(Collected data)
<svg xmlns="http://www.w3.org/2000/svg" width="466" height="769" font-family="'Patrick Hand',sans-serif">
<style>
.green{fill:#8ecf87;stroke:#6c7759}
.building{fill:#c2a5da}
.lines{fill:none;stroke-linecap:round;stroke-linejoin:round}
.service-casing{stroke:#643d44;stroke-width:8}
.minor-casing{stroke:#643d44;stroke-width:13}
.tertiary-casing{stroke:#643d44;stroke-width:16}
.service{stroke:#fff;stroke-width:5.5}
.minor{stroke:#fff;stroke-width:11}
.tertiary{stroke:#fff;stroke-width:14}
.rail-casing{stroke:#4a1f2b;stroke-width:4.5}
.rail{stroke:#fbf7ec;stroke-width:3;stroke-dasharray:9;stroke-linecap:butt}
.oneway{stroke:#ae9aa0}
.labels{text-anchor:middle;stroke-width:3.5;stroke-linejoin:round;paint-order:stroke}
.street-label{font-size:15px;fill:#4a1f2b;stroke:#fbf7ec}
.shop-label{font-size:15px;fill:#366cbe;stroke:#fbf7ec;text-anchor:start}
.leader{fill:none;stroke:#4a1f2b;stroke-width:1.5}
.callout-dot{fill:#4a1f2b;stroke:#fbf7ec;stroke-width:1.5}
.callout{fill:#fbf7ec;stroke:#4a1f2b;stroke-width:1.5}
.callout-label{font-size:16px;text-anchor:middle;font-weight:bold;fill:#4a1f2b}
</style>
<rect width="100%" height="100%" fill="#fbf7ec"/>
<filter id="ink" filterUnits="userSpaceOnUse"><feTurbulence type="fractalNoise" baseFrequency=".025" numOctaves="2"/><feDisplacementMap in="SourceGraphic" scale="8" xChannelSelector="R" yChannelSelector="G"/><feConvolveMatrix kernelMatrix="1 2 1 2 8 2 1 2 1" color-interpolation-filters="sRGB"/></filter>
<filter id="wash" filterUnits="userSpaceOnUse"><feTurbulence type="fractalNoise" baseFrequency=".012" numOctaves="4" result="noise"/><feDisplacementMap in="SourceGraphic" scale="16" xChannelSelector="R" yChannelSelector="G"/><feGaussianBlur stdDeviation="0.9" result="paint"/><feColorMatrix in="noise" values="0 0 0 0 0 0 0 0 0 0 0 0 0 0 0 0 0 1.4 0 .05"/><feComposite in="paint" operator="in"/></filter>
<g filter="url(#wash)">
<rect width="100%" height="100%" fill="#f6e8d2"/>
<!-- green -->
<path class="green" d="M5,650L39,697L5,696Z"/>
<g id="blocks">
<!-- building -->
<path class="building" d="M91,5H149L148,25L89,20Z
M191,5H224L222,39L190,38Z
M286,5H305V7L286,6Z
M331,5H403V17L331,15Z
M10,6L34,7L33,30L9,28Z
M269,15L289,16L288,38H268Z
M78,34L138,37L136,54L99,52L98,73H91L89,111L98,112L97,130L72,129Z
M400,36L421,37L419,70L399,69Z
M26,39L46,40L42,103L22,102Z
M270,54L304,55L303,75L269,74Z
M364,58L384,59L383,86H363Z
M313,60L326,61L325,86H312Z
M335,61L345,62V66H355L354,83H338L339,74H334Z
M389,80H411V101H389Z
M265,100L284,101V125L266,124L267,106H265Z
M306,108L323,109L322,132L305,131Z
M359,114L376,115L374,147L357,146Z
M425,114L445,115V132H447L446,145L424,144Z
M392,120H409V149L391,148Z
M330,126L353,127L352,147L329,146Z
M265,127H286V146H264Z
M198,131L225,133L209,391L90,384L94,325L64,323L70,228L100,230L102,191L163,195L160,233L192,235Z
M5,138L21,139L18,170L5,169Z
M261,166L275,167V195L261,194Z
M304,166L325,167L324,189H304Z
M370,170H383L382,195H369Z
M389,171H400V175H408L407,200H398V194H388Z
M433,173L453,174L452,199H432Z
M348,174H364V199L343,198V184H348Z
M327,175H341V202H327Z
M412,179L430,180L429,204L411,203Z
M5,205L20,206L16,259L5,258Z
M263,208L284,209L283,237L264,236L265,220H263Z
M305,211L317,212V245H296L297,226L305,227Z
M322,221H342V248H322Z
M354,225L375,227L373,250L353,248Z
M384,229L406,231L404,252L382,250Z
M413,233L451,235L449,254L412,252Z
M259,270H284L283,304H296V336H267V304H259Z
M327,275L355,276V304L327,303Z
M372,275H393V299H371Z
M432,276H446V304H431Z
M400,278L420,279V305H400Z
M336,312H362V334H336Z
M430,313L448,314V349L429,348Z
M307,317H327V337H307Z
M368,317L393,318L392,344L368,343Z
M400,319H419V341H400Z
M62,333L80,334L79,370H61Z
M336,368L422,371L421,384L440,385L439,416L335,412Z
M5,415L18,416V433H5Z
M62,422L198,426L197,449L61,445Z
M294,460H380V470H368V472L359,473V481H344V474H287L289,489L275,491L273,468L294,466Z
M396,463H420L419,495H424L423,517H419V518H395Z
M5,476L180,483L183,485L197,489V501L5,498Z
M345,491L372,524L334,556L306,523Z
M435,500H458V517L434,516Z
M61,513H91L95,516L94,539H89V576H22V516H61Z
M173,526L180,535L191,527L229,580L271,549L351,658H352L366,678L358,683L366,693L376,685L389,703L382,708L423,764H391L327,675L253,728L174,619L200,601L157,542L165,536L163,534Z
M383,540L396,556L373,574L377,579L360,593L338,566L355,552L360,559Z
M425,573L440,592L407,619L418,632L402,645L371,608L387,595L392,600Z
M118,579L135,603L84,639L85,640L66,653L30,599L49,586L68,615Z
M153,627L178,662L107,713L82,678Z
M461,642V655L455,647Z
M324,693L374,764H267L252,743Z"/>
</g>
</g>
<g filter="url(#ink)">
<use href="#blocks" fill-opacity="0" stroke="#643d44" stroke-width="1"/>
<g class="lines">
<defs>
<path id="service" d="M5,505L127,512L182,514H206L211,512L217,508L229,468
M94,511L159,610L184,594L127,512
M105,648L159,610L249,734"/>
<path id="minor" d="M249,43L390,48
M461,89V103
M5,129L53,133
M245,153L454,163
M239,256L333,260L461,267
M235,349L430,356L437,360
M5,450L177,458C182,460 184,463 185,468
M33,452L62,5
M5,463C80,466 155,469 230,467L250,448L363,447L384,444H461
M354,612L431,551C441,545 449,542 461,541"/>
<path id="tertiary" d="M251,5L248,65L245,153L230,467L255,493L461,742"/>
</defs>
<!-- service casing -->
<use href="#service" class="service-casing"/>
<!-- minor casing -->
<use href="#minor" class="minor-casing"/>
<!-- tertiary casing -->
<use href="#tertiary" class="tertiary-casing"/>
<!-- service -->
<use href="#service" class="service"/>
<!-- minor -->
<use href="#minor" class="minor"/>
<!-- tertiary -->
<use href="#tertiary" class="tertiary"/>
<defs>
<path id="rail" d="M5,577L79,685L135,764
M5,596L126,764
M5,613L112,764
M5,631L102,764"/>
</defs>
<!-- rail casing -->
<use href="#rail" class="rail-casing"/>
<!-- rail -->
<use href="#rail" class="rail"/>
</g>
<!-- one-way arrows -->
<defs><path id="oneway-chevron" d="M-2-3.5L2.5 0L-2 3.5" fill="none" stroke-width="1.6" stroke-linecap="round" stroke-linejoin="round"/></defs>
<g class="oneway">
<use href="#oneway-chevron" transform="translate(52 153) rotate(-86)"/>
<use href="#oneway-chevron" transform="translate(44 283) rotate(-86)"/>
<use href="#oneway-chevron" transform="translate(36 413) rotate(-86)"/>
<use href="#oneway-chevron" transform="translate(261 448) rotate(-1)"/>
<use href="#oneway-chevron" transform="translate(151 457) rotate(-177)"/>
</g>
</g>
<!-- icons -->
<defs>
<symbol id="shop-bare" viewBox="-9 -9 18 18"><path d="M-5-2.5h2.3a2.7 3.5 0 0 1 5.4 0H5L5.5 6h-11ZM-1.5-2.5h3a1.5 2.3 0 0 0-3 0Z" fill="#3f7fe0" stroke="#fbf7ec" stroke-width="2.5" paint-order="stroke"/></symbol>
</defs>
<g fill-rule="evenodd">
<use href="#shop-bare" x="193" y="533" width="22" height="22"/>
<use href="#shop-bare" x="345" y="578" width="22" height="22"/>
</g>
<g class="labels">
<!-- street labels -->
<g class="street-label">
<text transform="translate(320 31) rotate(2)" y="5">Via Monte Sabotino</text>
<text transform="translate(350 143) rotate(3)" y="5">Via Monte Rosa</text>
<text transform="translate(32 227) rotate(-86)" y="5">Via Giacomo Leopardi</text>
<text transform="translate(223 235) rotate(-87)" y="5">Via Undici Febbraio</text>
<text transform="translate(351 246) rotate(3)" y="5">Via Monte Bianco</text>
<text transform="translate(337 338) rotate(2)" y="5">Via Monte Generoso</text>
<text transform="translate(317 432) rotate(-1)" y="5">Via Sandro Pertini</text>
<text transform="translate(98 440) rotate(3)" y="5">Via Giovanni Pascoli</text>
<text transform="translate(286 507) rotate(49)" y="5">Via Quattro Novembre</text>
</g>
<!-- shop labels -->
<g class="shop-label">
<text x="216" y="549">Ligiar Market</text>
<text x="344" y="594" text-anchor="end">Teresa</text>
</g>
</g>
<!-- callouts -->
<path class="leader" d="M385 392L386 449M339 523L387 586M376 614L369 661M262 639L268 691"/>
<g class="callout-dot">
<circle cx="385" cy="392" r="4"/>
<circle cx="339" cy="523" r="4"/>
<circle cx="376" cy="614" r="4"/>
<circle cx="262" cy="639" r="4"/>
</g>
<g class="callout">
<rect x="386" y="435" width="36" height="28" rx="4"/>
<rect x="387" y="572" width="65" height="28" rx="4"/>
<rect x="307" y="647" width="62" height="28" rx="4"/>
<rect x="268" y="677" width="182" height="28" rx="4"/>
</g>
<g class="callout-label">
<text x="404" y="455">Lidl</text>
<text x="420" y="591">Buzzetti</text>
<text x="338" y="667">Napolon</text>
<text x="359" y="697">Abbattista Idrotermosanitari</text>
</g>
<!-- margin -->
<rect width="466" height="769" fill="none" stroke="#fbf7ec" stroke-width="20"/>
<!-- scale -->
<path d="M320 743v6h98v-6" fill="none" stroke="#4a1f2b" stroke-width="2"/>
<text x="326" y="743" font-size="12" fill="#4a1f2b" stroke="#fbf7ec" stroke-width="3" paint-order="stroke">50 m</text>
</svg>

---

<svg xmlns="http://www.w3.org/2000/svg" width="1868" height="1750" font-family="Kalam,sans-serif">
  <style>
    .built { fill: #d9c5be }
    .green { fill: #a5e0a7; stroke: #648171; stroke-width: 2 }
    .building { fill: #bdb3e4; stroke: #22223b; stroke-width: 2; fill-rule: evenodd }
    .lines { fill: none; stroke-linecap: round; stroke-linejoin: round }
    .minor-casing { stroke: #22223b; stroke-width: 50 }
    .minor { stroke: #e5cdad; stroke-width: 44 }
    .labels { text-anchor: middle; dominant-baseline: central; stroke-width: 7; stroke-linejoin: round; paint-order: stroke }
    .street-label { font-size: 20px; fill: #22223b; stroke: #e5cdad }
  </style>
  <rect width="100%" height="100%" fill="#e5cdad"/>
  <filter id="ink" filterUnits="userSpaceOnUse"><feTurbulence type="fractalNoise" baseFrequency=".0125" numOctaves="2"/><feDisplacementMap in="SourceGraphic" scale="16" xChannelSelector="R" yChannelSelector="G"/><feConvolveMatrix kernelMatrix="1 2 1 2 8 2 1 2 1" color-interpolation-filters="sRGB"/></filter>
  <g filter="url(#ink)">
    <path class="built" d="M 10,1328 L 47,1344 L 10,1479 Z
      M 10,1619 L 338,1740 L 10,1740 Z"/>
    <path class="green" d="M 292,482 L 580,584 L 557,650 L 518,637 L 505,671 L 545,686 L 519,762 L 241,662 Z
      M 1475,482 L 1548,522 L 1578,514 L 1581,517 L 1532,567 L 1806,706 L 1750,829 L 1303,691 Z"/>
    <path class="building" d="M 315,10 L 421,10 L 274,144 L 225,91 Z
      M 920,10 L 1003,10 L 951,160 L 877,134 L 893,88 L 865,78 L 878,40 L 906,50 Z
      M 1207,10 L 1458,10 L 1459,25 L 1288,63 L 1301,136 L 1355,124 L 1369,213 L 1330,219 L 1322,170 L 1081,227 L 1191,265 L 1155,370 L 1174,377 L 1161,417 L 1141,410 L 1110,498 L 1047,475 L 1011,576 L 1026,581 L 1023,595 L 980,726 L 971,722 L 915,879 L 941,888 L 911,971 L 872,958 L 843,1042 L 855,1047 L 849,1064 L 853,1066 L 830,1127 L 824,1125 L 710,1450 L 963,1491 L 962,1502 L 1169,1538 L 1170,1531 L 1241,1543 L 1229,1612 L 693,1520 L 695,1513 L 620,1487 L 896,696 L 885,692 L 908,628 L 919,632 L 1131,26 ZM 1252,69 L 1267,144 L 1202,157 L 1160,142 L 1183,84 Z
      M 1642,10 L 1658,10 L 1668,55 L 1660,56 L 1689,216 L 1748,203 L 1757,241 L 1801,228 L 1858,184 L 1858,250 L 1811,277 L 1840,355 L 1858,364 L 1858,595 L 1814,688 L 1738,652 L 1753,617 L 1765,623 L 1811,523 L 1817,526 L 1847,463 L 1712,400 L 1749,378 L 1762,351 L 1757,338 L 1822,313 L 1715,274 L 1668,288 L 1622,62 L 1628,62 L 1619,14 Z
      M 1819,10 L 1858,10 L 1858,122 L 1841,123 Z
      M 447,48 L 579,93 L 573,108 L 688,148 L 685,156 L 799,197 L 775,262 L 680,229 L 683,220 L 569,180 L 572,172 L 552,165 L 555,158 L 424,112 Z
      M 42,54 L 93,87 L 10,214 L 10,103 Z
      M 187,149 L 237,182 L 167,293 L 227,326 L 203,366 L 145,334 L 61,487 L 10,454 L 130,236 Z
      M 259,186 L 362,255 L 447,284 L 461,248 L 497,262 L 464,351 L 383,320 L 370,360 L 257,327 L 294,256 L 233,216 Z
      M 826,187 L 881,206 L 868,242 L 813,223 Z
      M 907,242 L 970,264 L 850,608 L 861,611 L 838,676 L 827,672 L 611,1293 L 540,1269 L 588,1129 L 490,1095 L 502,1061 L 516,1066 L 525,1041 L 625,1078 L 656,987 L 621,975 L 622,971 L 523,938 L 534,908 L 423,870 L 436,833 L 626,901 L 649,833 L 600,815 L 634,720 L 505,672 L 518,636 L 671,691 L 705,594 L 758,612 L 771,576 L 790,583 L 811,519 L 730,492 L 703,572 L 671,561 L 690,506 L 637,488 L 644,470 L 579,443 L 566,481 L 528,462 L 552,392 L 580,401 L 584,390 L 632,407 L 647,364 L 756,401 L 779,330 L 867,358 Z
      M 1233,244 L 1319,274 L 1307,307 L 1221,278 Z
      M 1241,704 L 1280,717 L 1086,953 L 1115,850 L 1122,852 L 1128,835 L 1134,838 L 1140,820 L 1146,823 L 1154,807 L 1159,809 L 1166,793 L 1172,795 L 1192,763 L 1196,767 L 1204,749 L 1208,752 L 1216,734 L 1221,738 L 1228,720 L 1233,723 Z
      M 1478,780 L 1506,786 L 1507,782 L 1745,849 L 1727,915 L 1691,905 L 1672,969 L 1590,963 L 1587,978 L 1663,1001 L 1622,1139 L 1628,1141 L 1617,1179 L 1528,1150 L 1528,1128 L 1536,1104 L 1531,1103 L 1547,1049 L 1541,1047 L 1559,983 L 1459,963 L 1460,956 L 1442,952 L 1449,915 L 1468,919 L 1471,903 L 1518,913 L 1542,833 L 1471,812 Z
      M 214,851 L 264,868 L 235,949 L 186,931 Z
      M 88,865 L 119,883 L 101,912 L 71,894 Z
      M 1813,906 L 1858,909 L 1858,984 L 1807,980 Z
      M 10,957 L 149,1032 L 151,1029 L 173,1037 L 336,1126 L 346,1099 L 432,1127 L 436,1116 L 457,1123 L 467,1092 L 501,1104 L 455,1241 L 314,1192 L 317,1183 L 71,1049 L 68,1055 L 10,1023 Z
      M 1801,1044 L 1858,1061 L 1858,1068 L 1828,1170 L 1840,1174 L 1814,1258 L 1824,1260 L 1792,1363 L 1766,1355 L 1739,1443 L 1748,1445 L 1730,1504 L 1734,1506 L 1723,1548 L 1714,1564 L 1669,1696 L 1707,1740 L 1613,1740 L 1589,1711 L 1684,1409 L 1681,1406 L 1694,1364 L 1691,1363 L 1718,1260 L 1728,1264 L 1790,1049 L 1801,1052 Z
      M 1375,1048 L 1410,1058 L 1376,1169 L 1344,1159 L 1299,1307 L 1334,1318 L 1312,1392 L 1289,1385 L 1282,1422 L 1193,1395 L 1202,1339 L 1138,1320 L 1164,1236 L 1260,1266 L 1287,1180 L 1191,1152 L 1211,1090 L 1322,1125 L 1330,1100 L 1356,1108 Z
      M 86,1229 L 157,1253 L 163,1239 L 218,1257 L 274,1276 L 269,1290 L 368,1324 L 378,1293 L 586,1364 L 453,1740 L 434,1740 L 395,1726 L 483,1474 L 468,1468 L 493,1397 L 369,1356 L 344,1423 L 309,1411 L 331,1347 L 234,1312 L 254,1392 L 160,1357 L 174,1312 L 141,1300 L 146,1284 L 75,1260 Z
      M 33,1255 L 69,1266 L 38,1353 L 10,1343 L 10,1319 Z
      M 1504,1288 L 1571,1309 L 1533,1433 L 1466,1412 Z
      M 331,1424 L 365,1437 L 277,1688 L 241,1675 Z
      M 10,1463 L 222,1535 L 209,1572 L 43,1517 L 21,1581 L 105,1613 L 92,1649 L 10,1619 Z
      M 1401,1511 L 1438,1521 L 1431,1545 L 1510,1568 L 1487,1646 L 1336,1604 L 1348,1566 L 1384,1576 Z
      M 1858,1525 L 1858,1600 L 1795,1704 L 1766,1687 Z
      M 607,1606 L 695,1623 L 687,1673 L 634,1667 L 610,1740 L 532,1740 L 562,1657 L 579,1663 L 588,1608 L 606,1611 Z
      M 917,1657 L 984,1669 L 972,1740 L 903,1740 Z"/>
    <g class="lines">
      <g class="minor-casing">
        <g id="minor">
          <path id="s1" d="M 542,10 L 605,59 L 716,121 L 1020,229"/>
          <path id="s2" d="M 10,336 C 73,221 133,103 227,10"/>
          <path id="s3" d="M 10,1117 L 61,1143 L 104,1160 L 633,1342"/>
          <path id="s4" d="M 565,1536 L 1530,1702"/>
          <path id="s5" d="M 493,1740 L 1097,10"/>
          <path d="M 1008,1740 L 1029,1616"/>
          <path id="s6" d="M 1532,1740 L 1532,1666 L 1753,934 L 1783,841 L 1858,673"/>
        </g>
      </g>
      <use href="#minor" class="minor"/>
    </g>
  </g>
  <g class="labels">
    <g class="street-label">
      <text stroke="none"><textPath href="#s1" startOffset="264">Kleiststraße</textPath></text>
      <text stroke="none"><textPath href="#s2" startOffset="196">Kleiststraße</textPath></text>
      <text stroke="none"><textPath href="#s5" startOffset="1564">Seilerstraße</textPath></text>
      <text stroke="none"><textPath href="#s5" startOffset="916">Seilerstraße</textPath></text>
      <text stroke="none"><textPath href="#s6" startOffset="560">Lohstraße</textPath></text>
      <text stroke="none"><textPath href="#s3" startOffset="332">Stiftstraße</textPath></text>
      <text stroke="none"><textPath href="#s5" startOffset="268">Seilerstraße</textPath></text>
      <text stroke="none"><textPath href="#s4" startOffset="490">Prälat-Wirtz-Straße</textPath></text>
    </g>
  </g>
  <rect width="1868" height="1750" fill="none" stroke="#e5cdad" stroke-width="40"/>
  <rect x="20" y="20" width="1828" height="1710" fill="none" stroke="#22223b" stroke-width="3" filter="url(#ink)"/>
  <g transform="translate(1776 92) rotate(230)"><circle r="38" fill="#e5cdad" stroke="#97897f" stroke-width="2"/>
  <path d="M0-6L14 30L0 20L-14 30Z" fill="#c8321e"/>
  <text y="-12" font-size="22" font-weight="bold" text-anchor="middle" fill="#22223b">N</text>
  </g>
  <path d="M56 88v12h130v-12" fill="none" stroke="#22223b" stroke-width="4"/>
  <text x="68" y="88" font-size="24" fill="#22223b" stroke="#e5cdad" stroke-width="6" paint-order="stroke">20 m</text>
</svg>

- [WHAT IS NEEDED]: Beginning at the line above that contains "M33,452L62,5", return each line exactly through the line that contains "<!-- tertiary -->", and no others.

- [TASK ANSWER]:
M33,452L62,5
M5,463C80,466 155,469 230,467L250,448L363,447L384,444H461
M354,612L431,551C441,545 449,542 461,541"/>
<path id="tertiary" d="M251,5L248,65L245,153L230,467L255,493L461,742"/>
</defs>
<!-- service casing -->
<use href="#service" class="service-casing"/>
<!-- minor casing -->
<use href="#minor" class="minor-casing"/>
<!-- tertiary casing -->
<use href="#tertiary" class="tertiary-casing"/>
<!-- service -->
<use href="#service" class="service"/>
<!-- minor -->
<use href="#minor" class="minor"/>
<!-- tertiary -->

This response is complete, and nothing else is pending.